Cela dépend de votre itinéraire. La carte (48h à 38 € ou 72h à 62,90 €) offre une première entrée gratuite dans un monument et les transports en commun illimités. Si vous l’utilisez pour le Colisée, c’est intéressant, mais vous devez quand même réserver un créneau horaire précis sur le site Coopculture moyennant 2 € de frais. Attention, le Vatican n’accepte pas du tout la Roma Pass.
Comment fonctionnent les transports en commun et combien ça coûte ?
Le ticket de base (BIT) coûte 1,50 € et est valable 100 minutes pour les bus, tramways et une entrée dans le métro (une augmentation à 2 € est prévue en juillet 2026). Mais nous préférons utiliser le système Tap&Go. Il suffit de biper avec votre carte bancaire habituelle sur les bornes jaunes dans le métro ou le bus. Le système plafonne automatiquement vos dépenses journalières à 8,50 €, vous ne payez donc jamais plus qu’un ticket journalier.
L’eau des fontaines publiques (nasoni) est-elle vraiment potable ?
Oui, à cent pour cent. Rome compte environ 2 500 fontaines en fonte qu’on appelle « gros nez ». L’eau qui y coule vient des montagnes environnantes, elle est glacée, pure et gratuite. L’astuce élégante des locaux : bouchez avec le doigt l’orifice du bas et l’eau jaillira par le petit trou du haut directement dans votre bouche.
Rome est-elle une ville sûre ?
Physiquement oui, la criminalité violente y est rare. En revanche, les pickpockets professionnels qui opèrent dans la foule sont un énorme problème. Le bus numéro 64 qui va de Termini au Vatican est tristement célèbre. Gardez toujours votre sac à dos sur le ventre et vos objets de valeur dans des poches profondes avec fermeture éclair.

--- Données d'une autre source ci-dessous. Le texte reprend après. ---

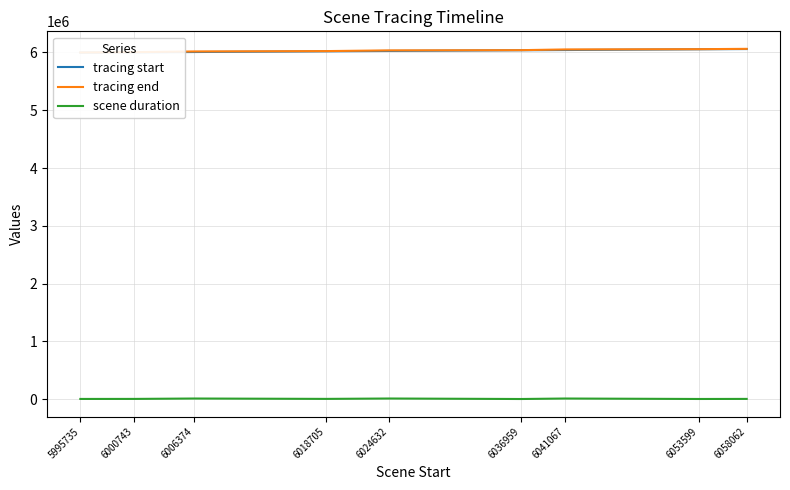

Which series has the largest total across all categories?

tracing end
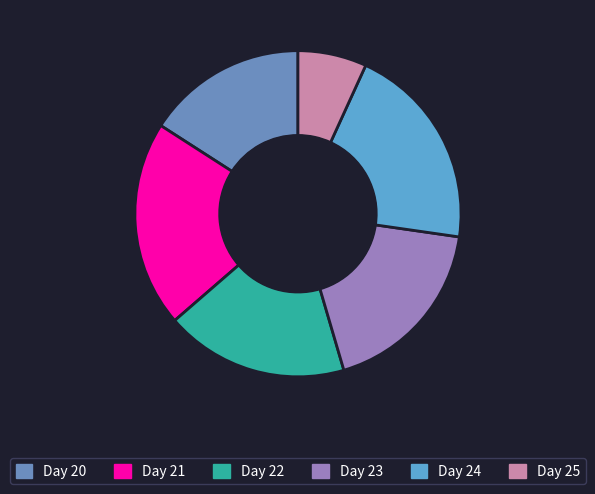

Combined, do Day 25 and Day 23 account for over 50%?

No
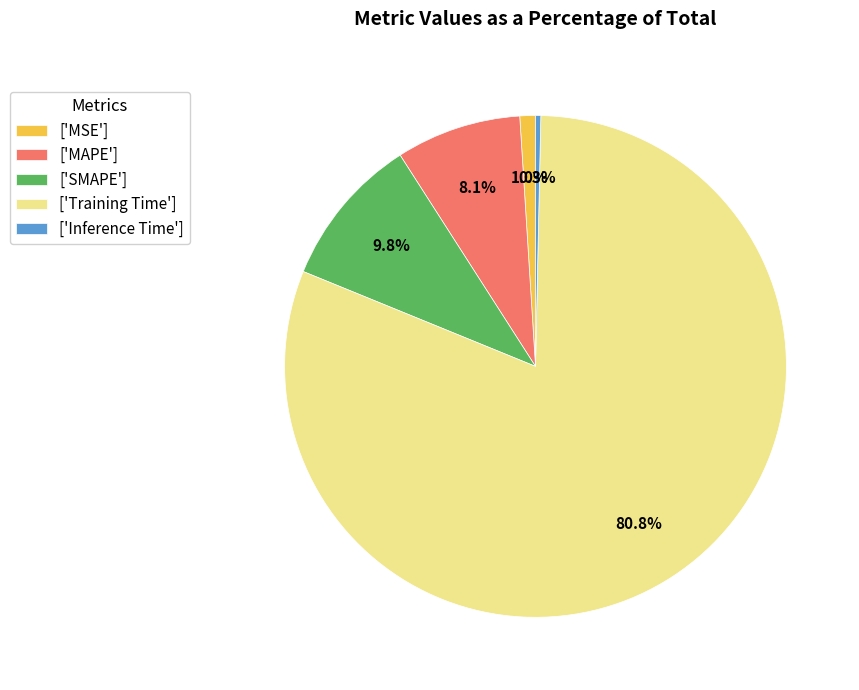

Which has a higher value, ['MAPE'] or ['Training Time']?

['Training Time']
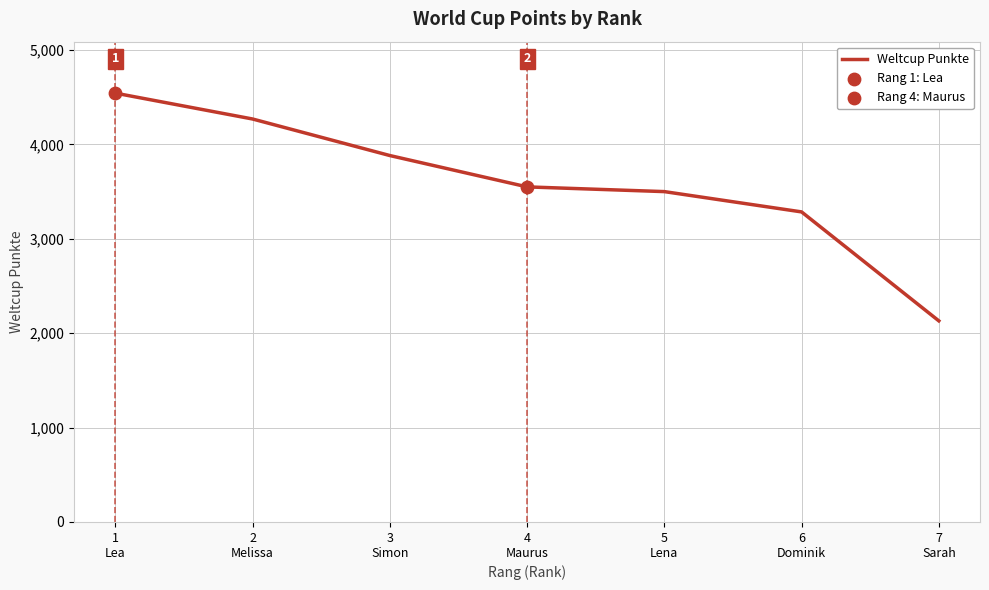

What is the ratio of the value at 7
Sarah to the value at 6
Dominik?

0.6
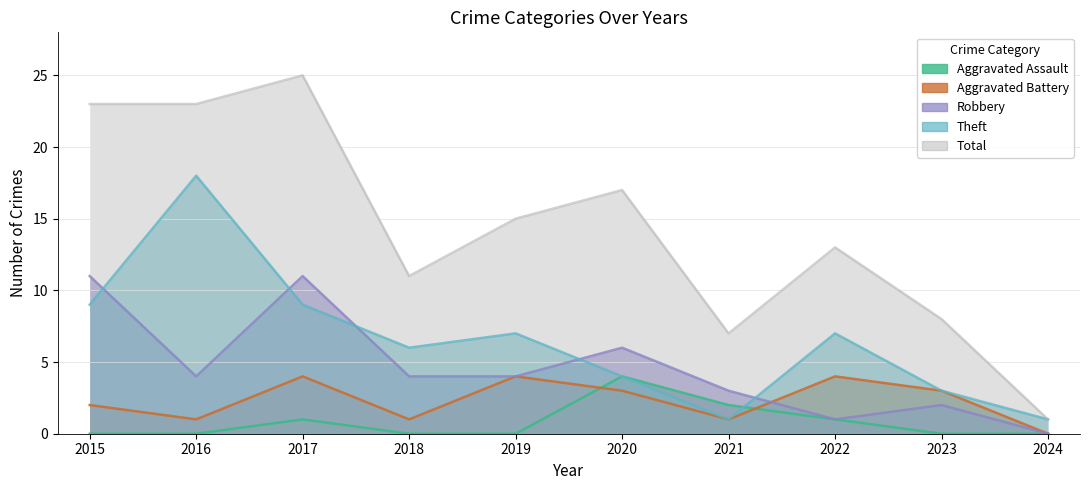

Where is Theft nearest to the value 9?

2015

Puis-je payer par carte partout ?
L’Italie a fait un bond en avant énorme et aujourd’hui vous pouvez payer par carte dans les musées, restaurants et même pour une glace. La loi l’impose d’ailleurs aux commerçants. Il reste néanmoins utile d’avoir quelques petites pièces (10 et 20 centimes) pour le pourboire au barista pour un café ou pour les toilettes publiques.
Où trouver des toilettes publiques dans le centre ?
Les toilettes publiques dans les rues sont rares. La meilleure stratégie est d’entrer dans n’importe quel bar, d’acheter un espresso à un euro à la caisse et de demander poliment la clé des toilettes avec le ticket en main (« Dov’è il bagno? »). Les grands fast-foods sont aussi une solution fiable.
Quel est le meilleur moyen d’aller de l’aéroport au centre ?
Depuis l’aéroport principal de Fiumicino, le plus pratique est le train Leonardo Express. Il coûte 14 € et vous amène sans arrêt à la gare Termini en 32 minutes. Depuis le plus petit aéroport de Ciampino, il y a les bus Terravision ou SIT pour environ 6 €. Si vous prenez un taxi, insistez pour avoir une voiture blanche officielle qui applique un tarif fixe vers le centre (50 € depuis Fiumicino, 40 € depuis Ciampino).